Rewrite each of the items below with "склопластик" swapped for "скловолокно" and everything else left unchanged.

■ Data items:

***

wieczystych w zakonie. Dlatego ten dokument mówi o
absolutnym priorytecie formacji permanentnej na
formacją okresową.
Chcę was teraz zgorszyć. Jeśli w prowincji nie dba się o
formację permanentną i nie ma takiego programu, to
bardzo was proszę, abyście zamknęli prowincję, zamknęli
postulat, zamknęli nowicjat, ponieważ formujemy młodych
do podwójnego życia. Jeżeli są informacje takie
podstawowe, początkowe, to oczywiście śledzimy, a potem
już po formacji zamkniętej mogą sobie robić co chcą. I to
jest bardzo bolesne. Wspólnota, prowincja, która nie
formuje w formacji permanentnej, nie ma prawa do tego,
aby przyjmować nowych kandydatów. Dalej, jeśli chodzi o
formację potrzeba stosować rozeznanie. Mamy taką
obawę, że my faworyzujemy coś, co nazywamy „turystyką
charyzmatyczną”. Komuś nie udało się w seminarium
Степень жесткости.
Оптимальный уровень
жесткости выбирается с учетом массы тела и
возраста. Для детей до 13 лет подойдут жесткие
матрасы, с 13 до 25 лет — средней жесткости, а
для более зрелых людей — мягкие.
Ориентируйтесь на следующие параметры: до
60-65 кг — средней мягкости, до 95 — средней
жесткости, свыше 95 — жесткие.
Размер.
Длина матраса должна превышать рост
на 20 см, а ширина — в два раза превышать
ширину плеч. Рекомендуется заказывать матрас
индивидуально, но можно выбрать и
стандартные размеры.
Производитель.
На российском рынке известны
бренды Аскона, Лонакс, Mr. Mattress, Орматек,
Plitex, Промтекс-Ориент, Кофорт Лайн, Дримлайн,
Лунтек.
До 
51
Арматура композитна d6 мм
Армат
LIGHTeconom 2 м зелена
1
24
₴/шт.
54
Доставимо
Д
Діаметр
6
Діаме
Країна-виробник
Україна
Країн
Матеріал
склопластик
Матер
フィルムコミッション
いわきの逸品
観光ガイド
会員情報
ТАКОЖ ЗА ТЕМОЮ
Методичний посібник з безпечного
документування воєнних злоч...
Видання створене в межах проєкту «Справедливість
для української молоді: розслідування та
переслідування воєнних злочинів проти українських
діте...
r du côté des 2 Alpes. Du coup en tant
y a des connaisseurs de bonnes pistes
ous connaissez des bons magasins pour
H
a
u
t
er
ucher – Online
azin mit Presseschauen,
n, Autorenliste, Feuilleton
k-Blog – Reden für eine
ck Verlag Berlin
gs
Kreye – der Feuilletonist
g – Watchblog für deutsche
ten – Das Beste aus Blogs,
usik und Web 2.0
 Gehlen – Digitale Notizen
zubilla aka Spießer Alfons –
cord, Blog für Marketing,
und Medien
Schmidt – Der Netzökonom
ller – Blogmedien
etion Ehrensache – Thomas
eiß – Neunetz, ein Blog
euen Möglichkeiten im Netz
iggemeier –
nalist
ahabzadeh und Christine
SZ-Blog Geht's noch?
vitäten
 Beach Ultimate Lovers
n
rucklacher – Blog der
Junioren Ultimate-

***

■ Exercise answer:
wieczystych w zakonie. Dlatego ten dokument mówi o
absolutnym priorytecie formacji permanentnej na
formacją okresową.
Chcę was teraz zgorszyć. Jeśli w prowincji nie dba się o
formację permanentną i nie ma takiego programu, to
bardzo was proszę, abyście zamknęli prowincję, zamknęli
postulat, zamknęli nowicjat, ponieważ formujemy młodych
do podwójnego życia. Jeżeli są informacje takie
podstawowe, początkowe, to oczywiście śledzimy, a potem
już po formacji zamkniętej mogą sobie robić co chcą. I to
jest bardzo bolesne. Wspólnota, prowincja, która nie
formuje w formacji permanentnej, nie ma prawa do tego,
aby przyjmować nowych kandydatów. Dalej, jeśli chodzi o
formację potrzeba stosować rozeznanie. Mamy taką
obawę, że my faworyzujemy coś, co nazywamy „turystyką
charyzmatyczną”. Komuś nie udało się w seminarium
Степень жесткости.
Оптимальный уровень
жесткости выбирается с учетом массы тела и
возраста. Для детей до 13 лет подойдут жесткие
матрасы, с 13 до 25 лет — средней жесткости, а
для более зрелых людей — мягкие.
Ориентируйтесь на следующие параметры: до
60-65 кг — средней мягкости, до 95 — средней
жесткости, свыше 95 — жесткие.
Размер.
Длина матраса должна превышать рост
на 20 см, а ширина — в два раза превышать
ширину плеч. Рекомендуется заказывать матрас
индивидуально, но можно выбрать и
стандартные размеры.
Производитель.
На российском рынке известны
бренды Аскона, Лонакс, Mr. Mattress, Орматек,
Plitex, Промтекс-Ориент, Кофорт Лайн, Дримлайн,
Лунтек.
До 
51
Арматура композитна d6 мм
Армат
LIGHTeconom 2 м зелена
1
24
₴/шт.
54
Доставимо
Д
Діаметр
6
Діаме
Країна-виробник
Україна
Країн
Матеріал
скловолокно
Матер
フィルムコミッション
いわきの逸品
観光ガイド
会員情報
ТАКОЖ ЗА ТЕМОЮ
Методичний посібник з безпечного
документування воєнних злоч...
Видання створене в межах проєкту «Справедливість
для української молоді: розслідування та
переслідування воєнних злочинів проти українських
діте...
r du côté des 2 Alpes. Du coup en tant
y a des connaisseurs de bonnes pistes
ous connaissez des bons magasins pour
H
a
u
t
er
ucher – Online
azin mit Presseschauen,
n, Autorenliste, Feuilleton
k-Blog – Reden für eine
ck Verlag Berlin
gs
Kreye – der Feuilletonist
g – Watchblog für deutsche
ten – Das Beste aus Blogs,
usik und Web 2.0
 Gehlen – Digitale Notizen
zubilla aka Spießer Alfons –
cord, Blog für Marketing,
und Medien
Schmidt – Der Netzökonom
ller – Blogmedien
etion Ehrensache – Thomas
eiß – Neunetz, ein Blog
euen Möglichkeiten im Netz
iggemeier –
nalist
ahabzadeh und Christine
SZ-Blog Geht's noch?
vitäten
 Beach Ultimate Lovers
n
rucklacher – Blog der
Junioren Ultimate-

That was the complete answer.